Wednesday 25 June 2014

The Two Dark Ages Of Technic Civilization

Poul Anderson wrote one short story, "The Star Plunderer," set during the Time of Troubles between the Solar Commonwealth and the Terran Empire and another, "A Tragedy of Errors," set during the Long Night between the Terran Empire and the Allied Planets.

The Long Night is the Troubles writ large, a second social breakdown but on a vaster interstellar scale. During the Troubles, the Commonwealth government collapses while the Baldic League, uniting alien Gorzuni with human barbarians, occupies the outer Solar System and raids Earth for slaves. An entire series could have been set during the Troubles which end when Manuel Argos leads a slave revolt, attacks Gorzun and founds the Terran Empire, whose Fall a thousand years later precipitates the Long Night.

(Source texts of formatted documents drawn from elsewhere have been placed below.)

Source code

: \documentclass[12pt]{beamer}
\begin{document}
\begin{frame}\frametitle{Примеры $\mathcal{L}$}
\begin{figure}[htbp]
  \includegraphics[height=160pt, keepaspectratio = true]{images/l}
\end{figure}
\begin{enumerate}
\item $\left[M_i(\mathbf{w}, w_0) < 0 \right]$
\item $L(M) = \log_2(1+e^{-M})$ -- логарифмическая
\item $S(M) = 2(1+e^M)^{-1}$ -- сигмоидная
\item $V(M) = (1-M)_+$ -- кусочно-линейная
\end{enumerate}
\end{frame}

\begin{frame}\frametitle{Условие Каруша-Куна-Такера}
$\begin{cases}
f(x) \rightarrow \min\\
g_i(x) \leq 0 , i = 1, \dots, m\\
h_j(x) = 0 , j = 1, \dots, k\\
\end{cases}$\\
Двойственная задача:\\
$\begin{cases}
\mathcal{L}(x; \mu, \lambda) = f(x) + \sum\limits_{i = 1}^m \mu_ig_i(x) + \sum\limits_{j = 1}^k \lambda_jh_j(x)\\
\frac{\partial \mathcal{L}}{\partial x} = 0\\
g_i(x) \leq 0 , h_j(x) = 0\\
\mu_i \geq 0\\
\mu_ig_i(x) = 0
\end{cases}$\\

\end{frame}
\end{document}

We know less about the Long Night, just that, throughout the four hundred light year diameter sphere that had been the Empire, Imperial rule ceases and interstellar travel is significantly reduced although there is no reason why some isolated planets cannot have retained their own technologies and civilizations. Sandra Miesel's Chronology of Technic Civilization tells us that, in the middle of the fourth millennium:

"War, piracy, economic collapse, and isolation devastate countless worlds."
Sandra Miesel, "Chronology of Technic Civilization" IN Poul Anderson, Rise Of The Terran Empire (New York, 2011), pp. 663-672 AT p. 671.

Countless worlds but not necessarily all. "A Tragedy of Errors" features a potential series character, Roan Tom, who gains economic power on the colony planet Kraken, which later joins the Allied Planets.

A notable feature of the Long Night is that the former Imperial volume of space is not, as expected, occupied by the rival Roidhunate of Merseia. It seems that "The Empire and Merseia wear each other out." (ibid.) We see the beginning of Merseian demoralization at the end of The Game Of Empire, the last work set before the Long Night.